A capacitance detection circuit 10 shown in FIG. 1 conventionally exists as a detection circuit of a capacitive sensor of which electrostatic capacitance (hereinafter, referred to simply as “capacitance”) changes corresponding to a variance in physical quantity.
This capacitance detection circuit 10 is a circuit that outputs a voltage signal corresponding to capacitance of a capacitive sensor Cs and is constructed of: the capacitive sensor Cs; an input protection circuit 11; a resistor Rh; a buffer amplifier 12; a signal wire 13 that connects the capacitive sensor Cs and the buffer amplifier 12; and the like. (Refer to, for example, Laid-open Japanese patent application No. 5-335493 as an input protection circuit.)
Voltage Vb is applied to an electrode of the capacitive sensor Cs and other electrode is connected to an input terminal of the buffer amplifier 12 via the signal wire 13. The input protection circuit 11 is a circuit that clamps high voltage, such as the voltage caused by static electricity accumulated in the signal wire 13, and is composed of diodes Dp and Dm connected between the signal wire 13 and positive power supply (+Vdd) and negative power supply (−Vdd).
The conventional capacitance detection circuit 10 operates as follows.
Now, suppose that parasitic capacitance (stray capacitance) of the signal wire 13 is Ci, and input voltage Vin of the buffer amplifier 12 is divided voltage of voltage Vb applied to the capacitive sensor Cs and determined by the capacitive sensor Cs and the parasitic capacitance Ci.Vin=Vb·(1/jωCi)/(1/jωCs+1/jωCi)
By the way, the voltage gain of the buffer amplifier 12 being 1,
Vout=Vin holds.
Therefore, when Vin is deleted in the above two equations, output voltage Vout is:Vout=Vb·Cs/(Cs+Ci)

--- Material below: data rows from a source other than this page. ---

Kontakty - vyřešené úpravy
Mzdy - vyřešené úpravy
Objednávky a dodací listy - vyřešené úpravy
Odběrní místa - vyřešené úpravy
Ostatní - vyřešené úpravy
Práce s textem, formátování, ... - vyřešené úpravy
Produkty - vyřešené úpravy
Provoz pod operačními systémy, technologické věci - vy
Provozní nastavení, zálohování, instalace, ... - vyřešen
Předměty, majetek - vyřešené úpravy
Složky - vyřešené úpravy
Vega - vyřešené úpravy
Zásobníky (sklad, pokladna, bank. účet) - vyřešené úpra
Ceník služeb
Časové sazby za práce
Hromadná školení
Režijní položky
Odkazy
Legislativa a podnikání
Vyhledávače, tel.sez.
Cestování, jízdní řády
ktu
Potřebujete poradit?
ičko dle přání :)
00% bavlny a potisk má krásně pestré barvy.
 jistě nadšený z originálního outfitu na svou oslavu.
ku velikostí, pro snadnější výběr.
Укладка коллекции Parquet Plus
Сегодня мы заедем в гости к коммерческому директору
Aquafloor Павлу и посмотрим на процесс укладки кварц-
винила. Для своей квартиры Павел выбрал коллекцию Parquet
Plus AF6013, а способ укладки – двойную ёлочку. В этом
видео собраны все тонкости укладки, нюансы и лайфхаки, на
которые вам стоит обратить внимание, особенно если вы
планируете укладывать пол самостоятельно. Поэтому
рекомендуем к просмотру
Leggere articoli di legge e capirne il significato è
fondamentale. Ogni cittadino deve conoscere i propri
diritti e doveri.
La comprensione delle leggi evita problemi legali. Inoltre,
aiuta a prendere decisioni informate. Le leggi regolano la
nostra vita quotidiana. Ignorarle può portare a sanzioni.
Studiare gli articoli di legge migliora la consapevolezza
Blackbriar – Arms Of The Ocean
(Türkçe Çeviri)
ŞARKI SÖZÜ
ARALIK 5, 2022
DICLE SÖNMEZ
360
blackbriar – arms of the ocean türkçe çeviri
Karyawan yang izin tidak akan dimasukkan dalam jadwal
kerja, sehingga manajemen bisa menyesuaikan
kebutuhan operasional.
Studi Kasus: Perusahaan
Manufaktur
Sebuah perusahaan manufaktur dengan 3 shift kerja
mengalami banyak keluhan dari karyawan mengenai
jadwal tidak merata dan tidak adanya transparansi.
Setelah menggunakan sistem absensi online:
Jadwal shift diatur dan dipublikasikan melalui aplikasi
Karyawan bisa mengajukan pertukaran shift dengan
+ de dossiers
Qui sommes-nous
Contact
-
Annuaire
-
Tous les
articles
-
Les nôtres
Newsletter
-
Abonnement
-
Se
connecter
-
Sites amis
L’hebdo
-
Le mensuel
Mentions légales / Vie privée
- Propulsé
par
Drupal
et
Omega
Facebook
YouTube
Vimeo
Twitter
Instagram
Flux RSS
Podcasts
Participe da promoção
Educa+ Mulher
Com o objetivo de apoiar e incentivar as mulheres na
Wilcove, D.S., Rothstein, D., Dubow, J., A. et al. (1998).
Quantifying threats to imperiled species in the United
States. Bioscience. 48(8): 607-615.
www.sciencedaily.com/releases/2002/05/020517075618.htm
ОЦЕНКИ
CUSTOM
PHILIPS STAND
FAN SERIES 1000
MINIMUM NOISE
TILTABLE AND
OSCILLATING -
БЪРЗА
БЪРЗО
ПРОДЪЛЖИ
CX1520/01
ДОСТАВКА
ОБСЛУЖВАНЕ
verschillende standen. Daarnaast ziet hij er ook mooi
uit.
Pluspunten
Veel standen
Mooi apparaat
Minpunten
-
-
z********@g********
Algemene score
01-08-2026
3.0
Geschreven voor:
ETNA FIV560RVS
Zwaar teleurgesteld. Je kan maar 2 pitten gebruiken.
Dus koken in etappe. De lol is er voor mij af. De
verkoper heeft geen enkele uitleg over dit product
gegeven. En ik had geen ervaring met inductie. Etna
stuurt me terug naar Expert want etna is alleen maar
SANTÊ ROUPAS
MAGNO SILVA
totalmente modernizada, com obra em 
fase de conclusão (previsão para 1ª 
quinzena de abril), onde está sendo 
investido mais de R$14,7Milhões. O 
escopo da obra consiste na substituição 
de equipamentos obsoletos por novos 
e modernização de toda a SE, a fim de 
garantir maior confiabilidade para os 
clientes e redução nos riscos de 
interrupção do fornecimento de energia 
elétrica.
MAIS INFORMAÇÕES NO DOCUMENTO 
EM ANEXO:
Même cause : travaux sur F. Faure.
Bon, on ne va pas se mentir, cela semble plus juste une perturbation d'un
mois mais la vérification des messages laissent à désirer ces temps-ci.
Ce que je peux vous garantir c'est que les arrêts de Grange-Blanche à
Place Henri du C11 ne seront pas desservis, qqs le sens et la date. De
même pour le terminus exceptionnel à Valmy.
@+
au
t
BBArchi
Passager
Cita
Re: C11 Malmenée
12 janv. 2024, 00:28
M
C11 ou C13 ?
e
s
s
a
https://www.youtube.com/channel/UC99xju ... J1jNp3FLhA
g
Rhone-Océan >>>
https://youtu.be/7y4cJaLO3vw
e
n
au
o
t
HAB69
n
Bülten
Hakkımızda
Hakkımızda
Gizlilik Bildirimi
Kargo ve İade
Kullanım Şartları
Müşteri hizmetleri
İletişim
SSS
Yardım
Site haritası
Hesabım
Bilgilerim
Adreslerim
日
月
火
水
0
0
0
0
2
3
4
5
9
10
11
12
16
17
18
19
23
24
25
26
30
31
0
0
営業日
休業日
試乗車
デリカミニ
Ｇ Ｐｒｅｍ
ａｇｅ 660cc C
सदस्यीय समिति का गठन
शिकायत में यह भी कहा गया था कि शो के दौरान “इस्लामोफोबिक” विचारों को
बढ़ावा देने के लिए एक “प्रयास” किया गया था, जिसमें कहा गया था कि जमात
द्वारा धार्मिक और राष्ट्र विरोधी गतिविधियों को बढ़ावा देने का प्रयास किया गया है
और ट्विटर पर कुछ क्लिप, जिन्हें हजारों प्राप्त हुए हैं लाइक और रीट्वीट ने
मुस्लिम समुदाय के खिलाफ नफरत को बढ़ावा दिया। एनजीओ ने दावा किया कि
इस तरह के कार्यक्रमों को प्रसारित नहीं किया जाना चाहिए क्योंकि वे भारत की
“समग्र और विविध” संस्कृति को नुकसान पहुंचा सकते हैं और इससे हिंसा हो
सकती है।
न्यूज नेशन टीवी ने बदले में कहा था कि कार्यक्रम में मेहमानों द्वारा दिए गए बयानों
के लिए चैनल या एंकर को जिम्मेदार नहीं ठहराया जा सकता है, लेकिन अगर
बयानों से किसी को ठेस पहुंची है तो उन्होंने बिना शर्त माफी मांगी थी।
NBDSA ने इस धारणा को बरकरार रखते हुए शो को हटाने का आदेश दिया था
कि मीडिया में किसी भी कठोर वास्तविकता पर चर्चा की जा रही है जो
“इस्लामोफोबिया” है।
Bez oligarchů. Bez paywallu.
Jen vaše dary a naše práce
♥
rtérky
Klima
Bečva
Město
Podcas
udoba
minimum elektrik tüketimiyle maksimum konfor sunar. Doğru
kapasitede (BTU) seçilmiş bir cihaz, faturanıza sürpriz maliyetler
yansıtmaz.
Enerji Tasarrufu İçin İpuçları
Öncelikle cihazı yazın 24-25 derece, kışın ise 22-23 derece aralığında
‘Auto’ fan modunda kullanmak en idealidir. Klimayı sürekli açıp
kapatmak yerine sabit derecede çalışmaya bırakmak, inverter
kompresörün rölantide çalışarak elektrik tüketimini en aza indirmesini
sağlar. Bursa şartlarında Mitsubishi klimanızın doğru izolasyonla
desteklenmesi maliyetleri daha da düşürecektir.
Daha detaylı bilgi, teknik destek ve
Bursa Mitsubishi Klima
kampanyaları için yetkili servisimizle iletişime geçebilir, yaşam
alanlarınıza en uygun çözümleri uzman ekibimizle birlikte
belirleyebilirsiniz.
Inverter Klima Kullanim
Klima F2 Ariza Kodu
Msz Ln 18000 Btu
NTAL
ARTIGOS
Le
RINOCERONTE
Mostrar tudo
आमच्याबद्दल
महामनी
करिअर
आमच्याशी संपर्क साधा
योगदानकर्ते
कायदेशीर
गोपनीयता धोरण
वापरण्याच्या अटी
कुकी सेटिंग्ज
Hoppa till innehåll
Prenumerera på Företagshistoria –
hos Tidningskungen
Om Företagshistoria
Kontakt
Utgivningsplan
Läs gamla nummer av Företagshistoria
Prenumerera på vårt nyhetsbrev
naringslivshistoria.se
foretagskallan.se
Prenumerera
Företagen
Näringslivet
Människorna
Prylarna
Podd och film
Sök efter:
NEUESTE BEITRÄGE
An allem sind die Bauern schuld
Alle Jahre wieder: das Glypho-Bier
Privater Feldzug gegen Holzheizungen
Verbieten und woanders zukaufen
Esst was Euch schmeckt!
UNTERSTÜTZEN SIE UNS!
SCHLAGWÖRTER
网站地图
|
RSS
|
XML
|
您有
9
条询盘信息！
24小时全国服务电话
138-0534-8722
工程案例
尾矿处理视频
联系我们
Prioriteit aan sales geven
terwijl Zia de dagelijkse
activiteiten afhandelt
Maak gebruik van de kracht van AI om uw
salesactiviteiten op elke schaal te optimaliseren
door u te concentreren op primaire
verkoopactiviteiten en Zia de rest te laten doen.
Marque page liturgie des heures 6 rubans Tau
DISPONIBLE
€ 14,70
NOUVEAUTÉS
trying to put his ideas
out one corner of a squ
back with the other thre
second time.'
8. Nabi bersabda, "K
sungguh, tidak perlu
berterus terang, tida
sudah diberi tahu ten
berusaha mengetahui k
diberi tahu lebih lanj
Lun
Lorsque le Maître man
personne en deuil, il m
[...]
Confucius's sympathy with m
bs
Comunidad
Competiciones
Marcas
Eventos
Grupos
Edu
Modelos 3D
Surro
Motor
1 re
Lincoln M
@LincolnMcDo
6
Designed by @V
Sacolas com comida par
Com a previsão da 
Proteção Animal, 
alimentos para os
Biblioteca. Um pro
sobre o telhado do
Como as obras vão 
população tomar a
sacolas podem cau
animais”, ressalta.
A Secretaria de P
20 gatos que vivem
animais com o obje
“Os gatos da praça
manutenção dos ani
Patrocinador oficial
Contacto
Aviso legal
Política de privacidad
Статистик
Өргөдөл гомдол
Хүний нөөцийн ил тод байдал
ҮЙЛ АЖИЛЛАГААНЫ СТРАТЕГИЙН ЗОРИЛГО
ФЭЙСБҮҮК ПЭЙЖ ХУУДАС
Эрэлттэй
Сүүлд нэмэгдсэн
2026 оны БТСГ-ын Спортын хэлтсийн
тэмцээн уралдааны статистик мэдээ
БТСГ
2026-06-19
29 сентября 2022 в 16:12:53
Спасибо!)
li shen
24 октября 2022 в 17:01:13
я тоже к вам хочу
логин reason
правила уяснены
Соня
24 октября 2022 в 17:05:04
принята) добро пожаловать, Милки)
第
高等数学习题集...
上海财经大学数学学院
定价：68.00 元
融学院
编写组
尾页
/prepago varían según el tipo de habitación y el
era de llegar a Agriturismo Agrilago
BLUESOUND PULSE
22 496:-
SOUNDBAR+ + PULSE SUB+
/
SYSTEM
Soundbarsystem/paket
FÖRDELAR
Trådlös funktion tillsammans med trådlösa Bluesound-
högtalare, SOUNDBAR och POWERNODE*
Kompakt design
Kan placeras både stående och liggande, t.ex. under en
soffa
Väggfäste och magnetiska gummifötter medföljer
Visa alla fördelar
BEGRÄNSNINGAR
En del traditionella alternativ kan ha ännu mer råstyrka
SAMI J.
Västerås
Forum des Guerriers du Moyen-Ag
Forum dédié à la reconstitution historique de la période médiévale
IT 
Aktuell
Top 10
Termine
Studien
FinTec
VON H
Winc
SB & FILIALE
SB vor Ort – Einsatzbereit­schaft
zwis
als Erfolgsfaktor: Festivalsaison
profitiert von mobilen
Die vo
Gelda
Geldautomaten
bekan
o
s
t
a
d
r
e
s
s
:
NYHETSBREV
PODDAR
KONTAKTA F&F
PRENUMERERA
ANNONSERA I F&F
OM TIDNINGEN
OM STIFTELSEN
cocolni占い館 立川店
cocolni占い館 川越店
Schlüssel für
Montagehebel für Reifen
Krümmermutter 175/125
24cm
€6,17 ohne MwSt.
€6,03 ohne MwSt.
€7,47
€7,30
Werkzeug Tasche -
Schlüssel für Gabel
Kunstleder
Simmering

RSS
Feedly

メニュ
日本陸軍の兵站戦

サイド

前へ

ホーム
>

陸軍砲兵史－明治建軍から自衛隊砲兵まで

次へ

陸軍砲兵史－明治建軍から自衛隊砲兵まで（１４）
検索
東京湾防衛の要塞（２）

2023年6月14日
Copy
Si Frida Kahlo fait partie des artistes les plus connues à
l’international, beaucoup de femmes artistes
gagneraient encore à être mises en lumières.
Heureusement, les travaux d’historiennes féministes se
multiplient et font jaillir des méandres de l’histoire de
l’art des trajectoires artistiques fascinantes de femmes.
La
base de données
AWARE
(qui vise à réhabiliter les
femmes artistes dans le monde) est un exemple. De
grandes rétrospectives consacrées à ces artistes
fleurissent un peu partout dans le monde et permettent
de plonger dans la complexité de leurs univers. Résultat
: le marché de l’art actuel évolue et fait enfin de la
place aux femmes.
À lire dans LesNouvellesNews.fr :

Here, suppose that capacitance of the capacitive sensor Cs is represented by adding a capacitance component that depends on a variance in physical quantity (variant capacitance ΔC) and a capacitance component that does not depend on a variance in physical quantity (reference capacitance Cd), in other words, suppose that it is represented byCs=Cd+ΔC The above-mentioned output voltage Vout is:Vout=Vb·(Cd+ΔC)/(Cd+ΔC+Ci)
Here, when Vb is DC voltage, only AC component Vo of the output voltage Vout corresponding to a variance in physical quantity is a final signal. Therefore, the AC component Vo is:Vo=Vb·ΔC/(Cd+ΔC+Ci)  (Equation 1)
(Here, it is possible to state that Vo is component that depends on a temporal variance in physical quantity, “for example, ΔC”.)
As is apparent from the above Equation 1, to improve sensitivity of the capacitance detection circuit like this, it is preferable to diminish or null the parasitic capacitance Ci because ΔC, Cd and Vb are constant.
It is not easy, however, to diminish the parasitic capacitance Ci.
FIG. 2 is an equivalent circuit diagram when the capacitance detection circuit 10 shown in FIG. 1 operates normally (when diodes Dp and Dm are reversely biased.) Here, capacitance of diode Dp and capacitance of diode Dm (depletion layer capacitance when being reversely biased) are illustrated as capacitors Cdp and Cdm, respectively and input capacitance of the buffer amplifier 12 is illustrated as a capacitor Cg. The parasitic capacitance Ci is a total value of capacitance of these capacitors, Cdp, Cdm and Cg:Ci =Cdp+Cdm+Cg All of them, however, are parasitic capacitance produced by an essential circuit including the diode Dp, the diode Din, and the buffer amplifier 12.
Here, if it is possible to form the whole capacitance detection circuit 10 with a one-chip IC, it is possible to reduce the parasitic capacitance Ci substantially without providing the input protection circuit 11. However, when it is necessary to produce a product by assembling two or more kinds of parts or to implement a capacitive sensor Cs and a detection circuit at positions far apart or the like, it is inevitable to implement a capacitance detection circuit with a structure in which the capacitive sensor Cs and the detection circuit are separated. It is, therefore, unavoidable to provide the input protection circuit 11 in the input stage of the buffer amplifier 12. Consequently, parasitic capacitance caused by the input protection circuit 11 is added and there is a problem that the sensitivity of the capacitance detection circuit deteriorates.